When to go solo (self-publish) or accept a small press contract in book publishing? Well, no one can answer that question but you. Because only you know when enough is enough. It’s time consuming constantly writing excerpts, cover letters and submitting manuscripts only to be rejected, again, and again and again. It can grow pretty expensive if your are copying and mailing a raw manuscript.
Quite contrary to popular belief: Everyone doesn’t have years upon years to wait. That’s where self-publishing comes in handy.
The long wait is that may never happen is mainly because most publishing houses still primary publish manuscripts from one segment of society.
So, it’s not a matter of rather or not your work is good. It’s a matter of whether or not a publisher believe they can sell it. Most authors who become famous for one book actually have written many more no one have heard of. Here’s a short list of the number of times some famous authors were rejected.

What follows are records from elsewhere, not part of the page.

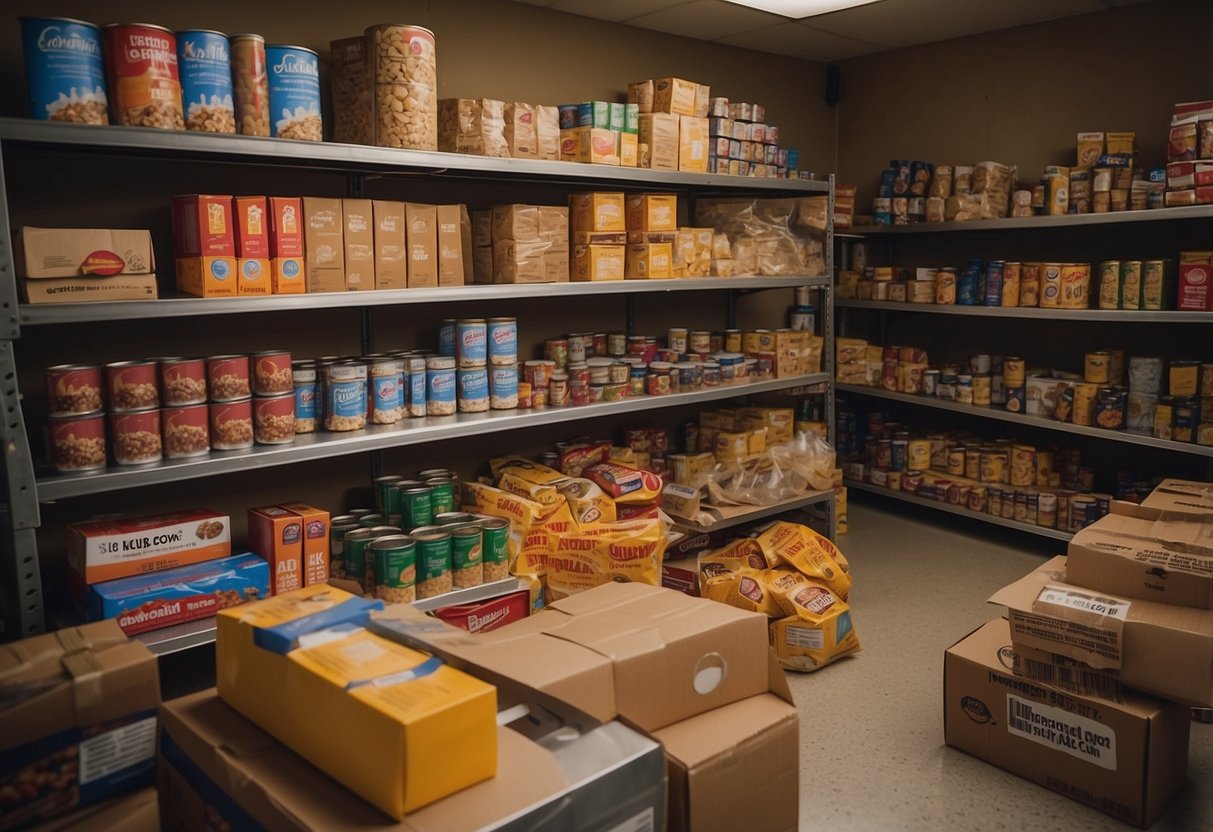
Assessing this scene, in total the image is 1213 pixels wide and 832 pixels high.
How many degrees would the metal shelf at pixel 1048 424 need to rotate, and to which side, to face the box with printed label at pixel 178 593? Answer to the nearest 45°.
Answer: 0° — it already faces it

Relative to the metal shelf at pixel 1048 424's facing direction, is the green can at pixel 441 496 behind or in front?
in front

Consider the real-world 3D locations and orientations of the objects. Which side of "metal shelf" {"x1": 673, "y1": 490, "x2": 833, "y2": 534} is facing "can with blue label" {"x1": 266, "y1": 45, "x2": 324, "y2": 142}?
right

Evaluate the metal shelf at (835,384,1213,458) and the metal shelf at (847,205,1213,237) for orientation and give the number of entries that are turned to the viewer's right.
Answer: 0

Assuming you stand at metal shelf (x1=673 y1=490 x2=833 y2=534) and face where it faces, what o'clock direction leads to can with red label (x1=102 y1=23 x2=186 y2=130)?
The can with red label is roughly at 3 o'clock from the metal shelf.

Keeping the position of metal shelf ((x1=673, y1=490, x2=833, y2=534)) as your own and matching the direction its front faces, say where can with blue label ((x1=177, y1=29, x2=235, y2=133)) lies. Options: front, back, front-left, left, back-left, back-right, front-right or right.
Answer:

The Princess Diaries, by Meg Cabot, was rejected by 17 publishers
Frank Herbert’s Dune was rejected 20 times.
Thor Hyerdahl’s Kon-Tiki was rejected 20 times.
Richard Hooker’s novel M*A*S*H was rejected 21 times.
James Joyce’s Dubliners was rejected 22 times.
John Grisham’s first novel was rejected 25 times.
Margaret Mitchell’s Gone With the Wind was rejected by 25 publishers.
Madeleine L’Engle’s A Wrinkle in Time was turned down 29 times.
Stephen King’s Carrie was rejected 30 times.
Jonathan Livingston Seagull was rejected 40 times.
Zen and the Art of Motorcycle Maintenance was rejected 121 times.
Chicken Soup for the Soul by Jack Canfield and Mark Victor Hansen received 134 rejections.
Louis L’Amour was rejected over 200 times before he sold any of his writing.
The grand prize of rejections goes to: C.S. Lewis, who received over 800 rejections before he sold a single piece of writing.